Tócala otra vez, Sam
JOSÉ A. LAFUENTE
Tócala otra vez, Sam
Dir. Tamzin Townsend
Con (entre otros): Luis Merlo, María Barranco, etc.
Teatro Principal Alicante del 8 al 12 octubre 2011
Recordando la película “Play it again, Sam” (Sueños de un seductor) y la serie “Aquí no hay quien viva” me siento en la butaca a la espera de aquello de “prohibido tomar fotos; apaguen los móviles, etc.” Sabía que no vería a Woody Allen; sabía que Luis Merlo es un actor con oficio y resultón pero temía lo peor. La tele tira mucho del aplauso, pero quema hasta límites insoportables.

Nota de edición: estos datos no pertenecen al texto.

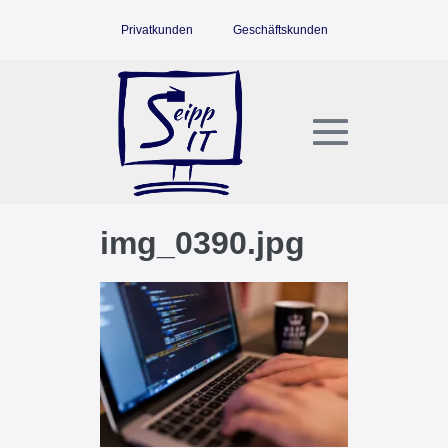
Zum
Privatkunden
Geschäftskunden
Inhalt
springen
Menü-
Schalter
img_0390.jpg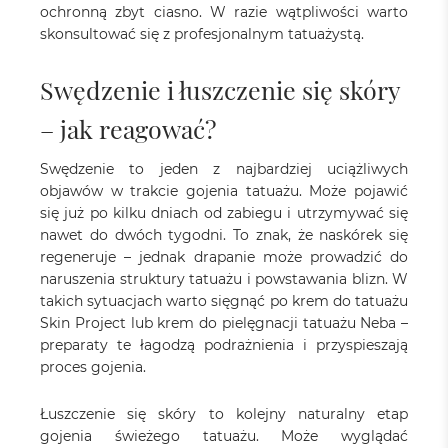
ochronną zbyt ciasno. W razie wątpliwości warto
skonsultować się z profesjonalnym tatuażystą.
Swędzenie i łuszczenie się skóry
– jak reagować?
Swędzenie to jeden z najbardziej uciążliwych
objawów w trakcie gojenia tatuażu. Może pojawić
się już po kilku dniach od zabiegu i utrzymywać się
nawet do dwóch tygodni. To znak, że naskórek się
regeneruje – jednak drapanie może prowadzić do
naruszenia struktury tatuażu i powstawania blizn. W
takich sytuacjach warto sięgnąć po krem do tatuażu
Skin Project lub krem do pielęgnacji tatuażu Neba –
preparaty te łagodzą podrażnienia i przyspieszają
proces gojenia.
Łuszczenie się skóry to kolejny naturalny etap
gojenia świeżego tatuażu. Może wyglądać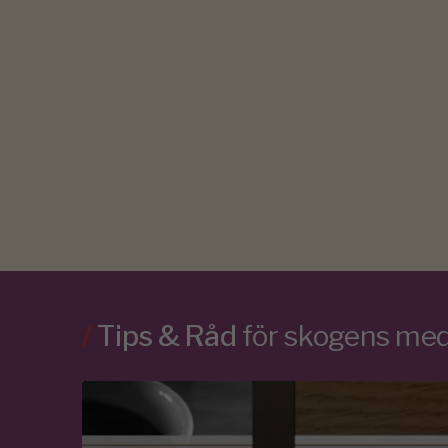
/
Tips & Råd
för skogens m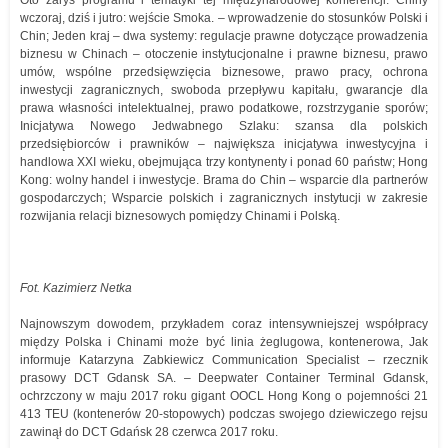
Oto zarys programu i tematyki tej międzynarodowej konferencji: Chiny
wczoraj, dziś i jutro: wejście Smoka. – wprowadzenie do stosunków Polski i
Chin; Jeden kraj – dwa systemy: regulacje prawne dotyczące prowadzenia
biznesu w Chinach – otoczenie instytucjonalne i prawne biznesu, prawo
umów, wspólne przedsięwzięcia biznesowe, prawo pracy, ochrona
inwestycji zagranicznych, swoboda przepływu kapitału, gwarancje dla
prawa własności intelektualnej, prawo podatkowe, rozstrzyganie sporów;
Inicjatywa Nowego Jedwabnego Szlaku: szansa dla polskich
przedsiębiorców i prawników – największa inicjatywa inwestycyjna i
handlowa XXI wieku, obejmująca trzy kontynenty i ponad 60 państw; Hong
Kong: wolny handel i inwestycje. Brama do Chin – wsparcie dla partnerów
gospodarczych; Wsparcie polskich i zagranicznych instytucji w zakresie
rozwijania relacji biznesowych pomiędzy Chinami i Polską.
Fot. Kazimierz Netka
Najnowszym dowodem, przykładem coraz intensywniejszej współpracy
między Polska i Chinami może być linia żeglugowa, kontenerowa, Jak
informuje Katarzyna Zabkiewicz Communication Specialist – rzecznik
prasowy DCT Gdansk SA. – Deepwater Container Terminal Gdansk,
ochrzczony w maju 2017 roku gigant OOCL Hong Kong o pojemności 21
413 TEU (kontenerów 20-stopowych) podczas swojego dziewiczego rejsu
zawinął do DCT Gdańsk 28 czerwca 2017 roku.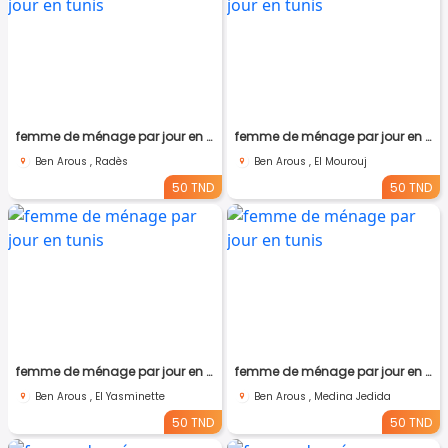
femme de ménage par jour en tunis
femme de ménage par jour en tunis
Ben Arous , Radès
Ben Arous , El Mourouj
50 TND
50 TND
femme de ménage par jour en tunis
femme de ménage par jour en tunis
Ben Arous , El Yasminette
Ben Arous , Medina Jedida
50 TND
50 TND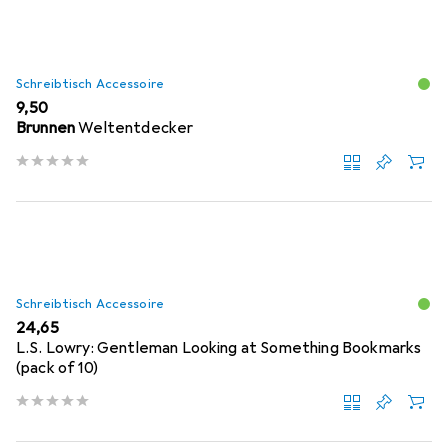
Schreibtisch Accessoire
EUR
9,50
Brunnen
Weltentdecker
Schreibtisch Accessoire
EUR
24,65
L.S. Lowry: Gentleman Looking at Something Bookmarks
(pack of 10)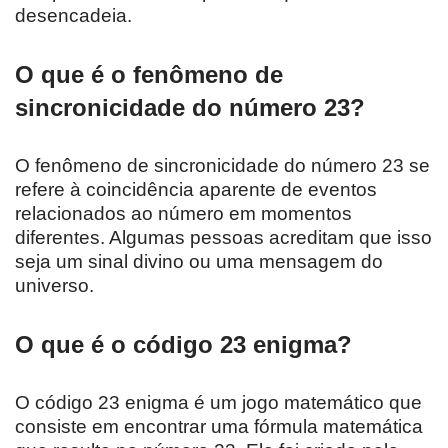
desencadeia.
O que é o fenômeno de
sincronicidade do número 23?
O fenômeno de sincronicidade do número 23 se
refere à coincidência aparente de eventos
relacionados ao número em momentos
diferentes. Algumas pessoas acreditam que isso
seja um sinal divino ou uma mensagem do
universo.
O que é o código 23 enigma?
O código 23 enigma é um jogo matemático que
consiste em encontrar uma fórmula matemática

En efecto, sondeando a amigos y conocidos, me confirman que les resultaba imposible separar la imagen y la voz del gay de la serie de esta otra del personaje de más alcance, más complejo y con otros requerimientos.
La excelente película de Ross/Allen se ha visto reducida aquí a una comedia ligera, un tanto deslavazada pero, como decía, resultona. Vale, esto es teatro y aquello, cine. Estos son estos y aquellos…no (ya lo advierte Merlo con
sinceridad en alguna entrevista) Pero es que la luz, el decorado, esas gasas mal resueltas sugiriendo espacios, ese atrezzo en general, el sonido irregular distraen. Allí faltaron costuras o pegamento para que la atención no se fuera con frecuencia a cosas menores. De hecho, el texto sostenía al conjunto porque la fuerza y el ingenio de Allen da para eso y más. En algún momento, determinadas frases arrancaban aplausos obligando a los actores a esperar de nuevo el silencio:
- Allan: ¿Qué haces el sábado?
- Ella: Suicidarme.
- Allan: ¿Y el viernes por la noche?
Woody Allen ya había dirigido en Broodway su propia obra teatral pero quien la llevó al cine fue Herbert Ross en 1972 con un fantasma Bogart impagable y una Diane Keaton estupenda en su papel.
La neurastenia de Allan le lleva a conversar frecuentemente con Humphrey Bogart; con el espectro más bien; con esa voz que él solo oye y con esa gabardina y ese sombrero que solo él ve. Bueno, y nosotros, los de este lado de la cuarta pared. Y, desde este lado, afirmo que nadie se parece a nadie porque, además, tampoco este Bogart recuerda ni de lejos al personaje del cine. Allan está desesperado por su divorcio, por lo que sus amigos le proporcionan encuentros con mujeres de todo tipo, pero la inseguridad extrema del perdedor Allen/Allan/Merlo frustra todos los intentos afectivos y sexuales. Al final, Linda/María Barranco, mujer casada con su mejor amigo, parece ser la que se va acercando peligrosamente al protagonista y viceversa, pero una serie de circunstancias complican la situación y sirven en bandeja el disparatado tramo final de la obra.
Al final, esta historia de cuatro actores (cinco) y un espectro, nos resulta más familiar que la de cualquier clásico enajenado y solemne y nos muestra la cotidianidad bien urdida de un consumidor de pastillas. Las apariciones de Humphrey, debidamente enmarcadas con luz roja tenue, son escasas y demasiado inconsistentes para tratarse de quien se trata. Recuerdo estas ensoñaciones en la película original y tenían una fuerza mucho mayor.
Alguien cercano me sugiere el omnipresente y horrible sofá como trasunto del diván del psiquiatra. Este Allan, carne de psicoanálisis y de farmacia, casi no sale de él como si de un nido se tratara. Ni a requerimiento de Bogart: “Si me necesitas, silba” Y un colmo: tener a mano a este duro de Casablanca y no saber silbar.
Entretenida y muy aplaudida (ay, la tele), la obra nos dejó el buen gusto de un rato divertido, lamentablemente lastrado por la película y el recuerdo del músico y cineasta neoyorquino y por la divertida y ya familiar serie citada al principio. Un buen texto para un rato distraído.
José A. Lafuente Andújar es licenciado en Filosofía y Letras.